In 2012 the UUCEF was spun out of the UUA and turned into a separate LLC, with individual churches assuming liability for fund losses as UUCEF “share-holding members.” The UUCS board signed a new operating agreement with UUA in 2012 that endorsed this arrangement, which also stipulated that if our church ever dissolved, our endowment funds would be owned outright by the UUA. As with the 2011 agreement with the UUA, the 2012 agreement with the LLC vested the ownership of the endowment funds in the LLC, with the UUCS holding units of the LLC.

In 2013, when the fund had reached $300,000, the UUCS board approved an Endowment Team proposal to halt all disbursements until the fund reached $500,000. The reasoning: a larger fund could make a significant contribution to the UUCS annual budget, reducing our dependence on annual pledges by members.

The $500,000 goal was reached by 2017, and the fund began distributions to the UUCS operating budget, distributing $17,000 for the 2018/19 fiscal year. Holding to a practice of sustainably prudent withdrawals, annual distributions have risen in every year since, with $42,200 allocated to the church’s operating budget for this year’s budget (2026/27). Distributions recommended by the Endowment Team annually and specified in percentages, have been between 4.0% and 4.5% of overall Endowment valuation, based on a 13-quarter rolling average.

In 2021 the Endowment Team recommended moving endowment funds out of the UUCEF in Boston and investing them closer to home, largely due to our congregation’s concerns about the future direction of the UUA and the contract language that stipulated that UUA would become the owner of any funds belonging to a church that dissolves. After board approval of the recommendation, the Team spent several months exploring our options, including interviews with investment managers at Schwab, the Innovia Foundation in Spokane, and the Seattle Foundation. While researching we had parked our funds from the UUCEF in a bank account in Spokane. By serendipity, this move shielded our monies from declines in value during subsequent steep downturns in the market.

Eventually we proposed — and the board agreed — that the funds (at that point approximately $715,000, counting recent contributions) would be moved to a Reserve Fund at the Seattle Foundation, the largest community foundation in the Pacific Northwest, with over $965 million in assets.

This Reserve Fund is not a true endowment fund as created by federal and state law, which caps distributions without input from participants. Rather, the Reserve Fund is a vehicle whereby the UUCS engages the Seattle Foundation to manage our funds as a fiduciary on our behalf. There is also no legal cap on annual withdrawals by the UUCS. That said, the Endowment Team has adhered to its practice of prior years, and makes only sustainably prudent annual withdrawals, in the 4%–5% range.

If we continue this course of investment, our contributions to the church’s annual budget will continue to rise over time, further easing pledging pressures. If we do not adhere to that strategy and take large amounts of money out of the fund for capital projects, the fund will dwindle, and pledge pressures will again rise.

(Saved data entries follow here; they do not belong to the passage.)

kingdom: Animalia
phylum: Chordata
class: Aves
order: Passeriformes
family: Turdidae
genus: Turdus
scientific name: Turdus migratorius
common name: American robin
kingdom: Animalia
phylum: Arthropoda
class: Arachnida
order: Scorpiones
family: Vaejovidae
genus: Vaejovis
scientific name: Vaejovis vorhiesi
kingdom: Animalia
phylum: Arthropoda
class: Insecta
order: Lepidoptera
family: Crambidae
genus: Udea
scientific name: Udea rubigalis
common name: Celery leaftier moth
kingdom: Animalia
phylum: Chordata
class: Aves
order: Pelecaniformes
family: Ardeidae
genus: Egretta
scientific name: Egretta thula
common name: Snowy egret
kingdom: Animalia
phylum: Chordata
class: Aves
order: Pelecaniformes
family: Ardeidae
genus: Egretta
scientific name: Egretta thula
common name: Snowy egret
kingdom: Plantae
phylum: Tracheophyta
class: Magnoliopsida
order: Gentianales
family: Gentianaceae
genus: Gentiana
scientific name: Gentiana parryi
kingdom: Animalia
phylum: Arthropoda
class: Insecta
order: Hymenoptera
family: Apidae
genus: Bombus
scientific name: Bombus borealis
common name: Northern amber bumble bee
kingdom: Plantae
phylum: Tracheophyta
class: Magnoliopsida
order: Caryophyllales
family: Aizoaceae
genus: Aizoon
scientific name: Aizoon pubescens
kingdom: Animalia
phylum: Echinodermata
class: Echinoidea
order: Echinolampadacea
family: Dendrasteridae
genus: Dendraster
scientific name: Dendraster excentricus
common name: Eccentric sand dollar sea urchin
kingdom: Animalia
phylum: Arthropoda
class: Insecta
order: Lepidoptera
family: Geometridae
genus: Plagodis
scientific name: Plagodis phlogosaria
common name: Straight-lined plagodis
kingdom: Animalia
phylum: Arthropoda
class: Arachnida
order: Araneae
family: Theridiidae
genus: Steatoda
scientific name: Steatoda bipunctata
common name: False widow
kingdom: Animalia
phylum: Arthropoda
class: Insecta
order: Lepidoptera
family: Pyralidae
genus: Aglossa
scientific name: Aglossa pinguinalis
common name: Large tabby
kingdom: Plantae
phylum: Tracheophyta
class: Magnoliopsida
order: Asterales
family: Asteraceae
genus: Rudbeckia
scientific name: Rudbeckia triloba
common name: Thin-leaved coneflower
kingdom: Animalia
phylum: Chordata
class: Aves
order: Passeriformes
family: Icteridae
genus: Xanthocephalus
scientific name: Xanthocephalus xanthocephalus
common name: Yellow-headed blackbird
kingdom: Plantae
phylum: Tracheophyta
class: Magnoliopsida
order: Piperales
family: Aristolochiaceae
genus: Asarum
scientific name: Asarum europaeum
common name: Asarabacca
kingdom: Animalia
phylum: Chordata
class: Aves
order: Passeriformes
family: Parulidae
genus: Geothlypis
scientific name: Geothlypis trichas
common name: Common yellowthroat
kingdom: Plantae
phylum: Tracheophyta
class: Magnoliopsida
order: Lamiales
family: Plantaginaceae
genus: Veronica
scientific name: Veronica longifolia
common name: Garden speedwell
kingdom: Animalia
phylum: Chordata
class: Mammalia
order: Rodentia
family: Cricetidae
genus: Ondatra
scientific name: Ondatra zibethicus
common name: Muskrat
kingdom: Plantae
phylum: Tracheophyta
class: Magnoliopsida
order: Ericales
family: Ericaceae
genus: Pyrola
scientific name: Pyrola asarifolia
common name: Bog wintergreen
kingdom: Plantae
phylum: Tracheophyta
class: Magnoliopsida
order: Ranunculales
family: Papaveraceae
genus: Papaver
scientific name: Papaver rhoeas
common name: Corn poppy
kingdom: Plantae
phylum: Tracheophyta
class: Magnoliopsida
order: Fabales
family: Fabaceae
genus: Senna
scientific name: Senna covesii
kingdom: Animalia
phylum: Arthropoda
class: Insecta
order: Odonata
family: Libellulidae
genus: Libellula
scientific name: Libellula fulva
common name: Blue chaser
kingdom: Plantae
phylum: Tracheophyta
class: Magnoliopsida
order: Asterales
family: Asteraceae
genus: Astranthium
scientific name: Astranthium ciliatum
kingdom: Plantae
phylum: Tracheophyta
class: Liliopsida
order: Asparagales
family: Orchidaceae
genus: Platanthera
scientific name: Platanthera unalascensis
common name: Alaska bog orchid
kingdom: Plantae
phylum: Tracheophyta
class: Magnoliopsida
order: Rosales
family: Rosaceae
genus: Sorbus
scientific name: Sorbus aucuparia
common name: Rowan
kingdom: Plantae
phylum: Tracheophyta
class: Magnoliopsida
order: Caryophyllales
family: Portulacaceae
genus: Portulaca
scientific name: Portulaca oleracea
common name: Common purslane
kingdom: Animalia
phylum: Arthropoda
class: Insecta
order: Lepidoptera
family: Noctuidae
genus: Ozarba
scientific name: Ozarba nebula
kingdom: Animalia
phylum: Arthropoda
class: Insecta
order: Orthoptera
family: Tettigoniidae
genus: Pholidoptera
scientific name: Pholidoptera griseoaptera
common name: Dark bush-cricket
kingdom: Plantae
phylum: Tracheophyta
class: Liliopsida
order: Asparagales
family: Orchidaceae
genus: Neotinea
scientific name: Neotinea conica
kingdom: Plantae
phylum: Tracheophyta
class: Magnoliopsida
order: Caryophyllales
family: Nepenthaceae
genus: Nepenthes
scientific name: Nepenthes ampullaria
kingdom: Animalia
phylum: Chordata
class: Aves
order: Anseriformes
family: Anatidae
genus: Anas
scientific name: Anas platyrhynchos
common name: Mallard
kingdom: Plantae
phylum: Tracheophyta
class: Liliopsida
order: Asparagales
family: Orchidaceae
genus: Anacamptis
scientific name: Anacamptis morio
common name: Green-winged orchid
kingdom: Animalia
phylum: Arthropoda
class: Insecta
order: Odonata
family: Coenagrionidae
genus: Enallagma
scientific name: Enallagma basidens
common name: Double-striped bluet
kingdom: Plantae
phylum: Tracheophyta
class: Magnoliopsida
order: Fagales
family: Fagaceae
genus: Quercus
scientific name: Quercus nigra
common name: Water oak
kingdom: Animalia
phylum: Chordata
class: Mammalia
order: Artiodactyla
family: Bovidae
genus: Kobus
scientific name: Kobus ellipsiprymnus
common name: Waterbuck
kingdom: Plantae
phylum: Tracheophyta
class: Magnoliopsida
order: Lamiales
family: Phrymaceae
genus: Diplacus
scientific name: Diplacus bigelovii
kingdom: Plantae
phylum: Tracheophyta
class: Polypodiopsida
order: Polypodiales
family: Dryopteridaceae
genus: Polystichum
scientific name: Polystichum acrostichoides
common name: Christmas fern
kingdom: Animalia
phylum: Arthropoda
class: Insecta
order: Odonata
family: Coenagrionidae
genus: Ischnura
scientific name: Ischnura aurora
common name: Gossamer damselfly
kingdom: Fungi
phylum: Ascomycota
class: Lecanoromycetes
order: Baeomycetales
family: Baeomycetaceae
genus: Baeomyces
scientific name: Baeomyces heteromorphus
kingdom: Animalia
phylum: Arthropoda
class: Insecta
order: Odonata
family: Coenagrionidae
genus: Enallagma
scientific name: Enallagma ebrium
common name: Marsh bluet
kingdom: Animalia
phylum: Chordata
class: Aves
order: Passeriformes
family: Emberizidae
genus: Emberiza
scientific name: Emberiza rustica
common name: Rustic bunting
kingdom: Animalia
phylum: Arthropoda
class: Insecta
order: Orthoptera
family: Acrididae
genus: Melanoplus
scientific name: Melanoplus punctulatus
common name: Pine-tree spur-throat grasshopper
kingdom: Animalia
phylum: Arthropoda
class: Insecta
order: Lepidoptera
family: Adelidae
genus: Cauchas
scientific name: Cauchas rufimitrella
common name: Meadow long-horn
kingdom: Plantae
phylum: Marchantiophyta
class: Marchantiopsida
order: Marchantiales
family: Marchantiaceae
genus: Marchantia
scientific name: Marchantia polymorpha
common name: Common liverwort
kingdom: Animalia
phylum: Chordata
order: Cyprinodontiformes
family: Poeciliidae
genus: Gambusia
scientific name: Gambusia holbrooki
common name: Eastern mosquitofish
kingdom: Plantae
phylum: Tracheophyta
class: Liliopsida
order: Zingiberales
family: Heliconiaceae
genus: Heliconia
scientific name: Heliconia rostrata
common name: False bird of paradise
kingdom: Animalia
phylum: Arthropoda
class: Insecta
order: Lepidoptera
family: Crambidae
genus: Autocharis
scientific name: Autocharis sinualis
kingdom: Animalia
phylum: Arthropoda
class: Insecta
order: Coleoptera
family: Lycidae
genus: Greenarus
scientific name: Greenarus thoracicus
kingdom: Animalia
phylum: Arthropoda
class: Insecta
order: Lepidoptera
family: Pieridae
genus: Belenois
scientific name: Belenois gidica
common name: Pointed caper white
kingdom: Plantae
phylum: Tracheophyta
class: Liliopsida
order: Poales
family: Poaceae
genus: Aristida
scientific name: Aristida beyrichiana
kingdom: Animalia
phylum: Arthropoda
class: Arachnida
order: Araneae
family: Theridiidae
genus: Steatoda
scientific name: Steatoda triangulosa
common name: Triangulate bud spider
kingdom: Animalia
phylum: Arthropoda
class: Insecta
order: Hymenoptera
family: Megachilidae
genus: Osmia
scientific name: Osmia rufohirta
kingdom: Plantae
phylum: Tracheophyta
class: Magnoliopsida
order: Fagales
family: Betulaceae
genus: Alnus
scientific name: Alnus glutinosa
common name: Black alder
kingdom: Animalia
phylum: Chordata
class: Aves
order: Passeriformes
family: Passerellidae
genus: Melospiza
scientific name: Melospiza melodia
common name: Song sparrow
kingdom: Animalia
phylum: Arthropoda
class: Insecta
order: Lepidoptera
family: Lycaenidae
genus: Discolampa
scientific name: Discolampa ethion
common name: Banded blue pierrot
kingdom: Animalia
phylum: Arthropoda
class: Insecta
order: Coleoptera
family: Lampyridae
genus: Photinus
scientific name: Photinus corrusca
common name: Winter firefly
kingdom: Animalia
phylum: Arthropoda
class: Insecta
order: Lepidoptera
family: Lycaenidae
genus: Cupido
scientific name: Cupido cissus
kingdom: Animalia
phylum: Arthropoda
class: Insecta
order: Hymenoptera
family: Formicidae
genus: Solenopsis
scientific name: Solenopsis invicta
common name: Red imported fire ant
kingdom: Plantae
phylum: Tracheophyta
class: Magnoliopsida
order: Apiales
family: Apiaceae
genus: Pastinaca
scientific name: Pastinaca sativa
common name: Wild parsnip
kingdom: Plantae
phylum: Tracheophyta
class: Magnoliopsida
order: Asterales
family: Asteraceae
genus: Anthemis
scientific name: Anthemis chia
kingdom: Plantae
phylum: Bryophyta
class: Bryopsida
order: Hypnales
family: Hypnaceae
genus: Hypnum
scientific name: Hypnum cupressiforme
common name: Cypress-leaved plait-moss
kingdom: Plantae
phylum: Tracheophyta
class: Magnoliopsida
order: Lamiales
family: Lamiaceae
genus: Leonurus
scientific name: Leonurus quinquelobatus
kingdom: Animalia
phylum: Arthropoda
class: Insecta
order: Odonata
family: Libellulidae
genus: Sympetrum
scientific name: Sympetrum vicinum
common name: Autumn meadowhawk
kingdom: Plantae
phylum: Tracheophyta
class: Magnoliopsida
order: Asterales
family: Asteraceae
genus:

This approach accords with the majority will of the Congregation, which voted to include the following language in the Bylaws of the Church at its Congregational Meeting in June 2022:
Article XI, Section 1: “The purpose [of the Endowment] is to assure long-term financial stability of the Church, by providing monies annually, sustainably, and in perpetuity to the Church’s general operating fund.”

This language, written by the Board and approved nearly unanimously by the Congregation, is evidence that our church endorses management of the endowment as a sustainable, long-term source of income to the budget. As Tom Mosher, our parliamentarian, has already stated in an analysis for the Board, “ ‘Perpetuity’ means ‘the state or quality of lasting forever.’ “

As your Endowment Team, that is the course we intend to pursue to guarantee a solid financial future for our church.

March 2026
The Endowment Team: Sue Stiritz & Mary Giannini, Co-Chairs, Dan Eacret ,Tom Brattebo and Shane Gronholz
With thanks to Karen Dorn Steele for the above history and analysis.